Beyond Our ‘Demythologising’

When  contemporary writers tell a story about Jesus and his followers e.g. Howard Brenton’s Paul  first performed at the National Theatre, in London in 2005 and more recently Colm Toibin in his 2011/2013 play and 2012 novella The Testament of Mary, they often take a naturalistic approach that emphasizes the humanity of Jesus in down-to-earth, individualising ways and thereby seek to ‘demythologise’ the Christian telling of the story. (In doing so they keep company with quite a few scholars involved in the quest – or the manhunt – for the historical Jesus.) This emphasis has been insisted on for quite a while now – in theatre and in the culture – and, in the modern way, assumes that any notion of myth is a form of propaganda, rather than wondering whether, at its best, it may be a particular way of imagining the world.

So, in Brenton’s Paul  the original followers – Peter, James and Mary Magdalen – insist that Jesus didn’t die on a cross but was rescued and given shelter by them, later dying in Syria. There was no divinity about him – for them he was a man, indeed one who married a Mary Magdalen described by a critic as, ‘earthy, bitchy.’ They all conspire to keep Paul in the dark until Peter, now facing death, spills the beans to him. Does this stop Paul in his tracks? Not at all, because he has a track record as a ‘delusional  fantasist’ and this isn’t going to divert him from the mission he’s on to keep alive the myth of Jesus crucified and risen from the dead. By all accounts there are some good things along the way including the performances of Paul and Peter and an underlying sense that the writer is invested in the outcome to the point where a critic described the play as ‘rivetting and richly ambivalent.’

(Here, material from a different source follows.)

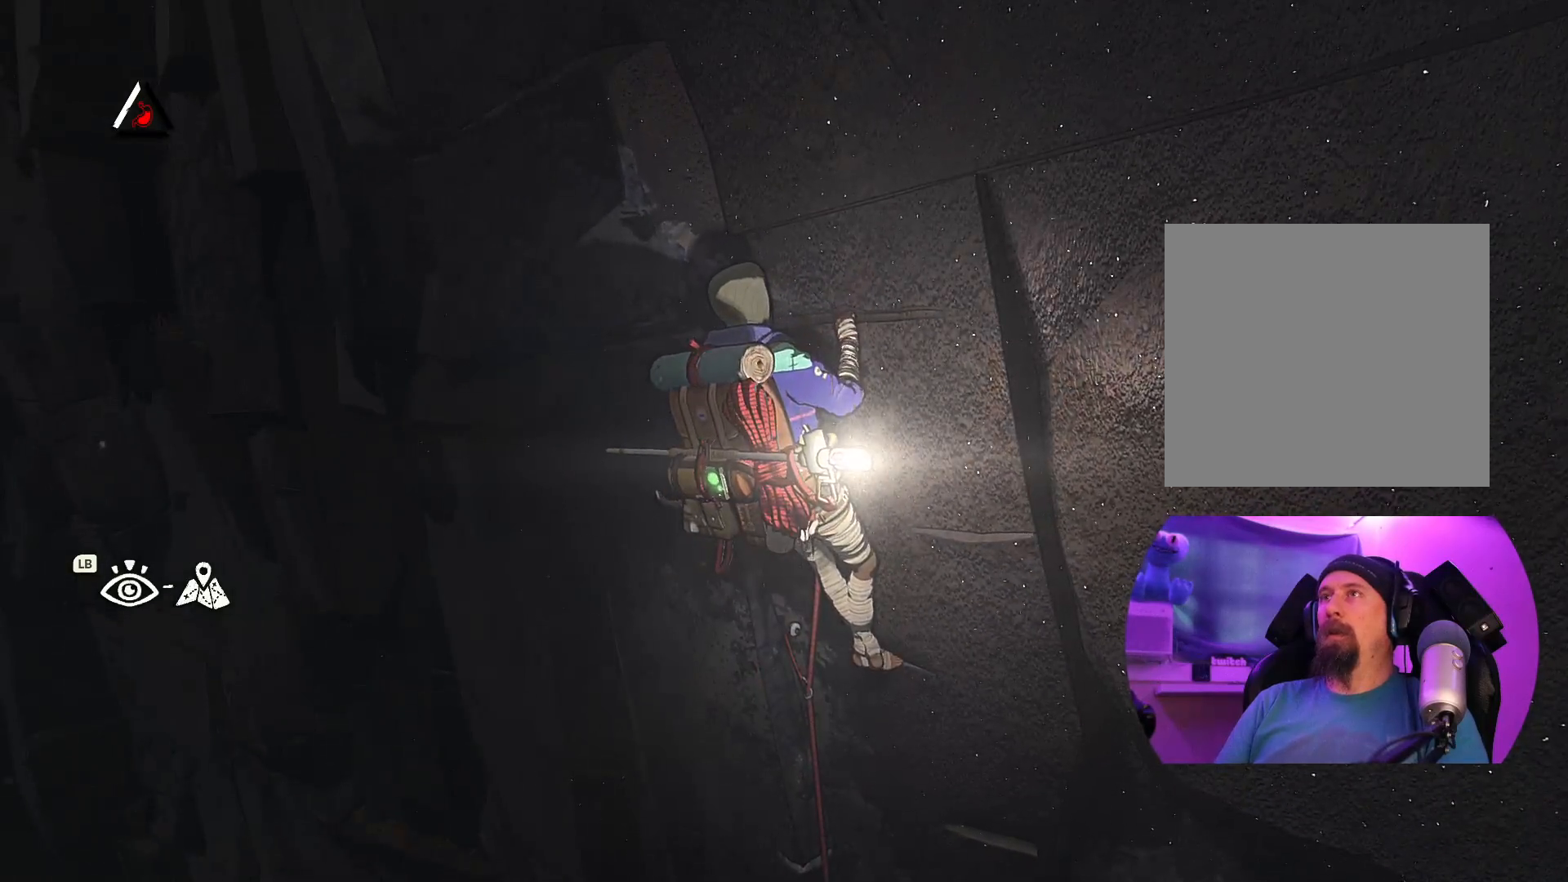
{"dt_ms": 500, "buttons": [], "left_stick": "center", "right_stick": "left", "events": [[67, "right_stick", "left"]]}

In Toibin’s writing Jesus’ mother Mary is a loving, grieving mother and wife watched over by two followers of her son who are intent on writing up his life into The Greatest Story Ever Told.  She’s no follower of his, having warned him about this group of misfits who gathered round him: ‘And she wants to be allowed, for once, to tell her story, on her terms …’ And so it goes: ‘simple and moving’ says a reviewer of the book, ‘stark and strong’ says another of the play – and no doubt there is that – along with the inevitable response to this way of telling a story of Mary: ‘rescuing Mary from mummified devotion’ and, ‘giving her back a humanity the Church has robbed us of’. It’s instructive that this binary opposition of the devotional and the human is spoken of by almost all the reviewers of the play and the book that I’ve read. To a man and a woman they’re agreed on a particular way of imagining the possibilities. On the one hand we get this: ‘she is angry, sharp witted and dares to speak a dangerous truth.’  As opposed to: ‘the meek, obedient woman of scripture, painting and sculpture.’ And so it goes: what the same  publicity for a 2017 production  described as, ‘rethinking a woman who has been turned into an icon.’  Maybe we’re unable to entertain any re-imagining of woman and icon – an iconic woman perhaps – which is what you might discover in the tradition when you take a considered look (as well as a fair bit of kitsch).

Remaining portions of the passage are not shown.